Our apartment is through that little door, down a hallway, and in the back of the courtyard.

Sunday, September 19, 2010

First Week in Guatemala

It's been one week since our arrival in Antigua, and we can't believe how much we have accomplished!

1. Becky started Monday and worked a full week (well, almost full, besides the national holiday) at her organization, Nuestros Ahijados.

2. Ben found two steady piano gigs, one at Cafe Flor (a Thai restaurant owned by a Salvadorian) where he played Thursday night and the second at Cafe No Se, where he starts this coming Wednesday.

3. Ben signed up for a three-week intensive Spanish language class with the Guatebuena language school, where he starts four-hour days this Monday.

4. Ben and Becky found a great little apartment and moved out of their host family's house and into their new space on Saturday.
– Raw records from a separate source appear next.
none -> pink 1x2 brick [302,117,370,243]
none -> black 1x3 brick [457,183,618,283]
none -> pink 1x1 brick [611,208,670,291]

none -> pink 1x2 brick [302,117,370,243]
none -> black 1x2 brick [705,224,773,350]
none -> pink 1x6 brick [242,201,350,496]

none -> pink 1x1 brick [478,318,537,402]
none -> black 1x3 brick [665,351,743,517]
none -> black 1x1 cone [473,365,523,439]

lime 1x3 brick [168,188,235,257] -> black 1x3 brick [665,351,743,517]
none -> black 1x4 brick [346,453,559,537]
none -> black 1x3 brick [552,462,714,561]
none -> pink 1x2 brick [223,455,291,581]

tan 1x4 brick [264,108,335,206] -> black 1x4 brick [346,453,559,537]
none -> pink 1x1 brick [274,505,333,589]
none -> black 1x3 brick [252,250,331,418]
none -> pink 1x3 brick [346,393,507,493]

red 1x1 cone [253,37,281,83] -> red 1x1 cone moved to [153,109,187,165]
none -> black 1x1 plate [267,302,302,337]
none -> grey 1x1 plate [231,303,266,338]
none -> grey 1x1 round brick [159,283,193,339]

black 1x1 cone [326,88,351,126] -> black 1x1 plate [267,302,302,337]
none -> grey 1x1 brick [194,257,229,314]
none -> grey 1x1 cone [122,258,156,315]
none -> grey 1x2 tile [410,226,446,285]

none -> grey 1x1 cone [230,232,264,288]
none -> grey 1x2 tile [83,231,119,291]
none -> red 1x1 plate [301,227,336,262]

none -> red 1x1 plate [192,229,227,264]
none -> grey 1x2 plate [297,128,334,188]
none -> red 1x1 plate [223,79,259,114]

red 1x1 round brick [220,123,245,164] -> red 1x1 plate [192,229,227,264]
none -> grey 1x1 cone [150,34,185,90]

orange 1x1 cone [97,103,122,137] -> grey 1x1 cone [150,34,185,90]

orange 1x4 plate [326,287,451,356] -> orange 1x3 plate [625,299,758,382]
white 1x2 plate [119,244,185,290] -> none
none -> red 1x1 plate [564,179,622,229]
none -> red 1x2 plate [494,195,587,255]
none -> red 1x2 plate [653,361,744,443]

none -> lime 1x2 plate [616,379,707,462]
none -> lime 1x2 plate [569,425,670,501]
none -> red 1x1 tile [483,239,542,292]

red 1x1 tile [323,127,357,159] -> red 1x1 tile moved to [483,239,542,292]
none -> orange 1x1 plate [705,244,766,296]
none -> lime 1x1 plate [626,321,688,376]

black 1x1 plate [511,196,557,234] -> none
5. We celebrated Guatemalan Independence Day (Tuesday, Wednesday, the parades might have gone on even through Thursday...)!

There will be plenty of time to tell you all about our new city in more detail. For now, a few pictures from this very busy whirlwind of a first week.

Dropped off at the airport in Milwaukee... no turning back now!

The view from La Cruz de someone we can't remember. You hike up stairs through gorgeous green forest and get a great view of Antigua, looking south towards Volcan de Agua ("Water Volcano").

A school band (mostly drums and xylophones) during the children's Independence Day parade on Tuesday.

HUGE crowds (including many who made the trip from Guatemala City) watching the day-long parades and festivities on Wednesday, Guatemala's Dia de la Independencia or Independence Day. 

The sign outside Ben's "first international music gig." Some Nuestros Ahijados volunteers showed up and we ended the night with a great rendition of Bohemian Rhapsody. Afterward, the owner played some piano pieces he wrote and some latin duets with his wife on vocals. Another perk: free drinks and meal for Ben and half-price drinks for Becky courtesy of the owner. Hurray!